This document describes the current stable version of Celery (3.1). For development docs, go here.

Task Cookbook

Ensuring a task is only executed one at a time

You can accomplish this by using a lock.

In this example we’ll be using the cache framework to set a lock that is accessible for all workers.

It’s part of an imaginary RSS feed importer called djangofeeds. The task takes a feed URL as a single argument, and imports that feed into a Django model called Feed.

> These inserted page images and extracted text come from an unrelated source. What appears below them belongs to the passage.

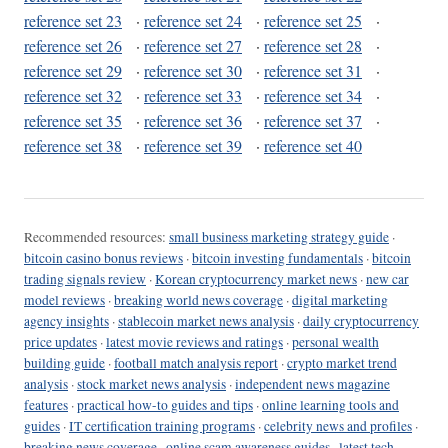
reference set 23
·
reference set 24
·
reference set 25
·
reference set 26
·
reference set 27
·
reference set 28
·
reference set 29
·
reference set 30
·
reference set 31
·
reference set 32
·
reference set 33
·
reference set 34
·
reference set 35
·
reference set 36
·
reference set 37
·
reference set 38
·
reference set 39
·
reference set 40
Recommended resources:
small business marketing strategy guide
·
bitcoin casino bonus reviews
·
bitcoin investing fundamentals
·
bitcoin
trading signals review
·
Korean cryptocurrency market news
·
new car
model reviews
·
breaking world news coverage
·
digital marketing
agency insights
·
stablecoin market news analysis
·
daily cryptocurrency
price updates
·
latest movie reviews and ratings
·
personal wealth
building guide
·
football match analysis report
·
crypto market trend
analysis
·
stock market news analysis
·
independent news magazine
features
·
practical how-to guides and tips
·
online learning tools and
guides
·
IT certification training programs
·
celebrity news and profiles
·
breaking news coverage
·
online scam awareness guides
·
latest tech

We ensure that it’s not possible for two or more workers to import the same feed at the same time by setting a cache key consisting of the MD5 checksum of the feed URL.

The cache key expires after some time in case something unexpected happens (you never know, right?)

from celery import task
from celery.utils.log import get_task_logger
from django.core.cache import cache
from hashlib import md5
from djangofeeds.models import Feed

logger = get_task_logger(__name__)

LOCK_EXPIRE = 60 * 5 # Lock expires in 5 minutes

@task(bind=True)
def import_feed(self, feed_url):
    # The cache key consists of the task name and the MD5 digest
    # of the feed URL.
    feed_url_hexdigest = md5(feed_url).hexdigest()
    lock_id = '{0}-lock-{1}'.format(self.name, feed_url_hexdigest)

    # cache.add fails if the key already exists
    acquire_lock = lambda: cache.add(lock_id, 'true', LOCK_EXPIRE)
    # memcache delete is very slow, but we have to use it to take
    # advantage of using add() for atomic locking
    release_lock = lambda: cache.delete(lock_id)

    logger.debug('Importing feed: %s', feed_url)
    if acquire_lock():
        try:
            feed = Feed.objects.import_feed(feed_url)
        finally:
            release_lock()
        return feed.url

    logger.debug(
        'Feed %s is already being imported by another worker', feed_url)

Note that in order for this to work correctly you need to be using a cache backend that supports an atomic .add operation. memcached is known to work well for this purpose.